Staffelbach

Bald eröffnet das Museum: Ein echter Staffelbacher Bodenschatz

Das ehemalige Taglöhnerhaus wurde aufwendig restauriert und kann bald als Sandsteinmuseum eröffnet werden.

Einst war er ein Verkaufsschlager: der Sandstein, abgebaut in den Steinbrüchen rund um Staffelbach. Die von den Steinbrüchen zurückgebliebenen Löcher, Kavernen genannt, sind über mehrere Jahrhunderte von Hand gehauen worden. «Die Ofenplatten aus Staffelbacher Sandstein wurden bis nach Basel und Liechtenstein geliefert und für Sitzkunstöfen, auf Mundart Chouscht genannt, verwendet», sagt Priska Hauri.
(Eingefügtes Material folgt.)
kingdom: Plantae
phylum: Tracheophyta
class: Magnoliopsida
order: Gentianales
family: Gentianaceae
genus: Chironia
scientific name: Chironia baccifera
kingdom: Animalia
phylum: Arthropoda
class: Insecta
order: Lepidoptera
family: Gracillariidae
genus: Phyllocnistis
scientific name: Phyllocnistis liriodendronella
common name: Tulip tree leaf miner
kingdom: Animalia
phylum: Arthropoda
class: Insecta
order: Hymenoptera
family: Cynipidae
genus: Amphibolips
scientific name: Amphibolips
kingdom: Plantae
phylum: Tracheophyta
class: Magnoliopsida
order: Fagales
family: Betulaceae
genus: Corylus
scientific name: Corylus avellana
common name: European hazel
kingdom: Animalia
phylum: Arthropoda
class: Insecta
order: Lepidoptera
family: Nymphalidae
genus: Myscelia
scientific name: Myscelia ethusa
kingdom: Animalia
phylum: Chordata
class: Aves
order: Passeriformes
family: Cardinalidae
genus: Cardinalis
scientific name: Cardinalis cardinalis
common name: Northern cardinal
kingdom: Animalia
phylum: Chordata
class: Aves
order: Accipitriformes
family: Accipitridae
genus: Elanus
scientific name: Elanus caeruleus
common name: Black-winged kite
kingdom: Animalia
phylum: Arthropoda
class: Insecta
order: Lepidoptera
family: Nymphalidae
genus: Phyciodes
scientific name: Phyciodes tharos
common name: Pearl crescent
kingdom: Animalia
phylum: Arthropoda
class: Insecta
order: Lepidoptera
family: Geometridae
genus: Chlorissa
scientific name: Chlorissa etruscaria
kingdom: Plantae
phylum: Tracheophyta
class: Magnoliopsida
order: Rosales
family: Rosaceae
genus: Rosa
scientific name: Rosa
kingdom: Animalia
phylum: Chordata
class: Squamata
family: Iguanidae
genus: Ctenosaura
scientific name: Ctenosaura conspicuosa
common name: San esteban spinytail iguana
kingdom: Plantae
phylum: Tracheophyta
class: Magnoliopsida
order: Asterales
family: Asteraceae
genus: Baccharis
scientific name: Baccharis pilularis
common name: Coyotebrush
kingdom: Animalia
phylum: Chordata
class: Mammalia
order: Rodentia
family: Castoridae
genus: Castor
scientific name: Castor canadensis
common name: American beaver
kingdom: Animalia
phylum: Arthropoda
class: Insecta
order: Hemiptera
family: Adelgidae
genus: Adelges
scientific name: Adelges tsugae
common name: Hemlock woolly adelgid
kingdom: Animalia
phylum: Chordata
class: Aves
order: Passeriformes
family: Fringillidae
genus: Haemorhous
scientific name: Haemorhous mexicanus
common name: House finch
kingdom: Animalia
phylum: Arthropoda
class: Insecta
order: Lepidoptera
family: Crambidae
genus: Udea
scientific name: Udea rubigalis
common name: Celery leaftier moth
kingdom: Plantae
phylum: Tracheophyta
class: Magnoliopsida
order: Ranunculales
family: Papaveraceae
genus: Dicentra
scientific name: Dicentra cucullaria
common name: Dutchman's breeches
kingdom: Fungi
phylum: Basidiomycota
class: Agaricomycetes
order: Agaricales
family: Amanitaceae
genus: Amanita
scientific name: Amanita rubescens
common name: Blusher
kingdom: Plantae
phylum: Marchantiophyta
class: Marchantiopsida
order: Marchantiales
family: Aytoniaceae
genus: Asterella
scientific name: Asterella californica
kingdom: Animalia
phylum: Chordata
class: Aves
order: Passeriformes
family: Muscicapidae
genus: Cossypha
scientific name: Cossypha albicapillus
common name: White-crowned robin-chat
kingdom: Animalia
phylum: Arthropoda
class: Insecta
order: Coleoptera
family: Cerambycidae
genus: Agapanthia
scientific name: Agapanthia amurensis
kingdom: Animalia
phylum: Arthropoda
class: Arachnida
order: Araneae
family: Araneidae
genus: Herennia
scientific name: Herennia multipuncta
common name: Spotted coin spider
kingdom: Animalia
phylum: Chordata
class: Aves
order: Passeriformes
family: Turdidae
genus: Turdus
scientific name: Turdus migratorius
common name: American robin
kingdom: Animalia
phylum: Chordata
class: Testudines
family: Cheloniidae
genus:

Die Präsidentin des Vereins Sandsteinmuseum Staffelbach ist seit fünf Jahren daran, dem Steinhauerhandwerk ein Denkmal zu setzten. Mit Architekt Adrian Kiener, dem Vereinsvorstand und Handwerkern funktioniert sie das ehemalige Taglöhnerhaus auf dem Bühl in ein Sandsteinmuseum um.

Es sei ein weiter Weg gewesen vom einst baufälligen Haus bis heute, sagt sie. Am Samstag konnte man den Stand der Renovierung am Tag der offenen Tür bestaunen. Fertig restauriert sind der Ofen, die Sandsteinwände und die Fenstergewände. Erneuert werden mussten die Fenster und die Fassade. Auch ein Sandsteinboden, ebenfalls aus Staffelbacher Sandstein, wurde eingebaut.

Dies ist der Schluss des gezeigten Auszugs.